[Start of Attachment]

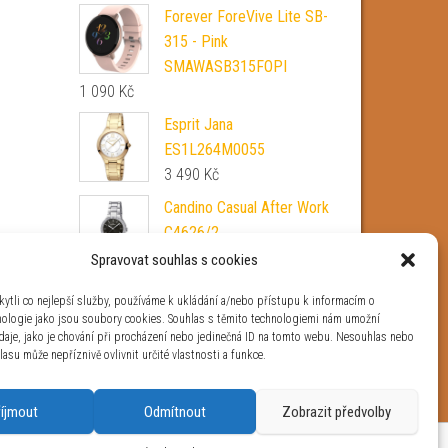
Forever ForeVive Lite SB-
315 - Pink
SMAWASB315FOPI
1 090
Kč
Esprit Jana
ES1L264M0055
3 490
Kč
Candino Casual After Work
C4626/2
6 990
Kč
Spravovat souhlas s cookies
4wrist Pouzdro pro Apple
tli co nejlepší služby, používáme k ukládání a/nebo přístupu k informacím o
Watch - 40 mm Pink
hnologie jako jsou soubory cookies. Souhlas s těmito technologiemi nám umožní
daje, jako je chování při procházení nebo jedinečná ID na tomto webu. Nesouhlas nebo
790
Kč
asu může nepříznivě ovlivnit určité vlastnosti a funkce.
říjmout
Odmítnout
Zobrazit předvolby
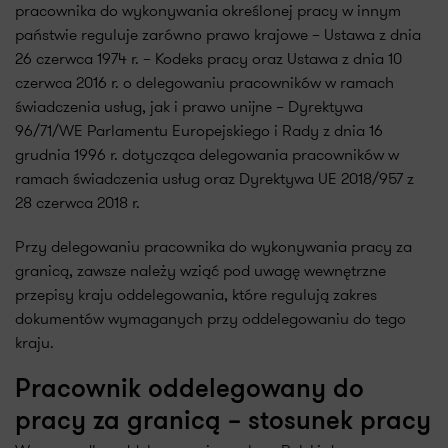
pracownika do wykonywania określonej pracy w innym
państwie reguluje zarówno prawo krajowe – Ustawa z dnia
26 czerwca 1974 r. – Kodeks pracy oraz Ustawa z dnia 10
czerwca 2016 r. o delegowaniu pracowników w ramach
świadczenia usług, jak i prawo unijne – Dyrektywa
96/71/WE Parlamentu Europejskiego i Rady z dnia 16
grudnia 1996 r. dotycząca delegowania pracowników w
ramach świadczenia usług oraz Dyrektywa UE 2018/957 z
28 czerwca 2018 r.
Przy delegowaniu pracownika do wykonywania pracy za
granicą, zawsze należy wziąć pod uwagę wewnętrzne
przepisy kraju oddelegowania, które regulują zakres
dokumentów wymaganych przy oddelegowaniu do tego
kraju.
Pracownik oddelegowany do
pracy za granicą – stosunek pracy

[End of Attachment]

Print the data exactly as written, dropping any images it holds.

◆ Solution for this task ◆
Forever ForeVive Lite SB-
315 - Pink
SMAWASB315FOPI
1 090
Kč
Esprit Jana
ES1L264M0055
3 490
Kč
Candino Casual After Work
C4626/2
6 990
Kč
Spravovat souhlas s cookies
4wrist Pouzdro pro Apple
tli co nejlepší služby, používáme k ukládání a/nebo přístupu k informacím o
Watch - 40 mm Pink
hnologie jako jsou soubory cookies. Souhlas s těmito technologiemi nám umožní
daje, jako je chování při procházení nebo jedinečná ID na tomto webu. Nesouhlas nebo
790
Kč
asu může nepříznivě ovlivnit určité vlastnosti a funkce.
říjmout
Odmítnout
Zobrazit předvolby
pracownika do wykonywania określonej pracy w innym
państwie reguluje zarówno prawo krajowe – Ustawa z dnia
26 czerwca 1974 r. – Kodeks pracy oraz Ustawa z dnia 10
czerwca 2016 r. o delegowaniu pracowników w ramach
świadczenia usług, jak i prawo unijne – Dyrektywa
96/71/WE Parlamentu Europejskiego i Rady z dnia 16
grudnia 1996 r. dotycząca delegowania pracowników w
ramach świadczenia usług oraz Dyrektywa UE 2018/957 z
28 czerwca 2018 r.
Przy delegowaniu pracownika do wykonywania pracy za
granicą, zawsze należy wziąć pod uwagę wewnętrzne
przepisy kraju oddelegowania, które regulują zakres
dokumentów wymaganych przy oddelegowaniu do tego
kraju.
Pracownik oddelegowany do
pracy za granicą – stosunek pracy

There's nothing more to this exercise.